Work instructions: Pick every line from the data that holds the word "CATSS".

■ ■ ■ ■ ■

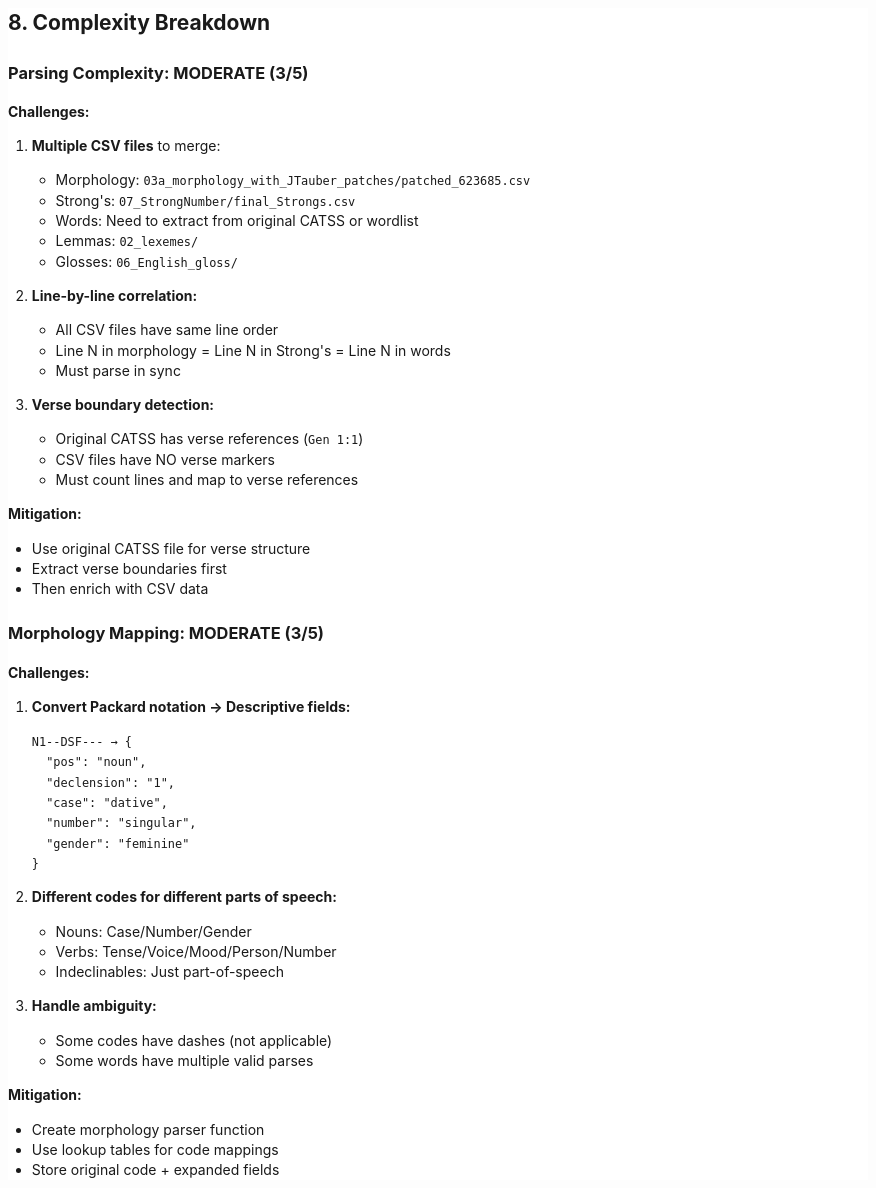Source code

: ## 8. Complexity Breakdown

### Parsing Complexity: MODERATE (3/5)

**Challenges:**
1. **Multiple CSV files** to merge:
   - Morphology: `03a_morphology_with_JTauber_patches/patched_623685.csv`
   - Strong's: `07_StrongNumber/final_Strongs.csv`
   - Words: Need to extract from original CATSS or wordlist
   - Lemmas: `02_lexemes/`
   - Glosses: `06_English_gloss/`

2. **Line-by-line correlation:**
   - All CSV files have same line order
   - Line N in morphology = Line N in Strong's = Line N in words
   - Must parse in sync

3. **Verse boundary detection:**
   - Original CATSS has verse references (`Gen 1:1`)
   - CSV files have NO verse markers
   - Must count lines and map to verse references

**Mitigation:**
- Use original CATSS file for verse structure
- Extract verse boundaries first
- Then enrich with CSV data

### Morphology Mapping: MODERATE (3/5)

**Challenges:**
1. **Convert Packard notation → Descriptive fields:**
   ```
   N1--DSF--- → {
     "pos": "noun",
     "declension": "1",
     "case": "dative",
     "number": "singular",
     "gender": "feminine"
   }
   ```

2. **Different codes for different parts of speech:**
   - Nouns: Case/Number/Gender
   - Verbs: Tense/Voice/Mood/Person/Number
   - Indeclinables: Just part-of-speech

3. **Handle ambiguity:**
   - Some codes have dashes (not applicable)
   - Some words have multiple valid parses

**Mitigation:**
- Create morphology parser function
- Use lookup tables for code mappings
- Store original code + expanded fields

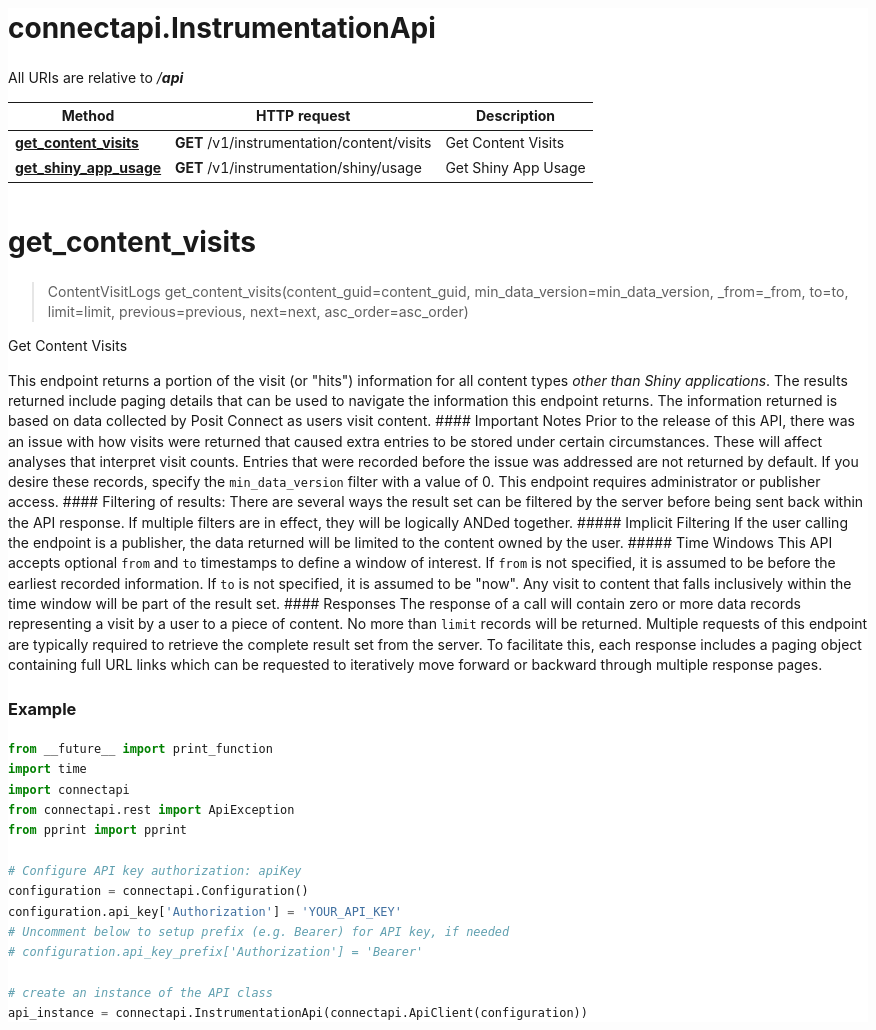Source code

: # connectapi.InstrumentationApi

All URIs are relative to */__api__*

Method | HTTP request | Description
------------- | ------------- | -------------
[**get_content_visits**](InstrumentationApi.md#get_content_visits) | **GET** /v1/instrumentation/content/visits | Get Content Visits
[**get_shiny_app_usage**](InstrumentationApi.md#get_shiny_app_usage) | **GET** /v1/instrumentation/shiny/usage | Get Shiny App Usage

# **get_content_visits**
> ContentVisitLogs get_content_visits(content_guid=content_guid, min_data_version=min_data_version, _from=_from, to=to, limit=limit, previous=previous, next=next, asc_order=asc_order)

Get Content Visits

This endpoint returns a portion of the visit (or \"hits\") information for all content types _other than Shiny applications_. The results returned include paging details that can be used to navigate the information this endpoint returns.  The information returned is based on data collected by Posit Connect as users visit content.  #### Important Notes Prior to the release of this API, there was an issue with how visits were returned that caused extra entries to be stored under certain circumstances.  These will affect analyses that interpret visit counts.  Entries that were recorded before the issue was addressed are not returned by default.  If you desire these records, specify the `min_data_version` filter with a value of 0.  This endpoint requires administrator or publisher access.  #### Filtering of results:  There are several ways the result set can be filtered by the server before being sent back within the API response. If multiple filters are in effect, they will be logically ANDed together.  ##### Implicit Filtering If the user calling the endpoint is a publisher, the data returned will be limited to the content owned by the user.  ##### Time Windows  This API accepts optional `from` and `to` timestamps to define a window of interest.  If `from` is not specified, it is assumed to be before the earliest recorded information.  If `to` is not specified, it is assumed to be \"now\".  Any visit to content that falls inclusively within the time window will be part of the result set.  #### Responses  The response of a call will contain zero or more data records representing a visit by a user to a piece of content.  No more than `limit` records will be returned. Multiple requests of this endpoint are typically required to retrieve the complete result set from the server.  To facilitate this, each response includes a paging object containing full URL links which can be requested to iteratively move forward or backward through multiple response pages.

### Example
```python
from __future__ import print_function
import time
import connectapi
from connectapi.rest import ApiException
from pprint import pprint

# Configure API key authorization: apiKey
configuration = connectapi.Configuration()
configuration.api_key['Authorization'] = 'YOUR_API_KEY'
# Uncomment below to setup prefix (e.g. Bearer) for API key, if needed
# configuration.api_key_prefix['Authorization'] = 'Bearer'

# create an instance of the API class
api_instance = connectapi.InstrumentationApi(connectapi.ApiClient(configuration))
```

■ ■ ■ ■ ■

Solution to this task:
   - Words: Need to extract from original CATSS or wordlist
   - Original CATSS has verse references (`Gen 1:1`)
- Use original CATSS file for verse structure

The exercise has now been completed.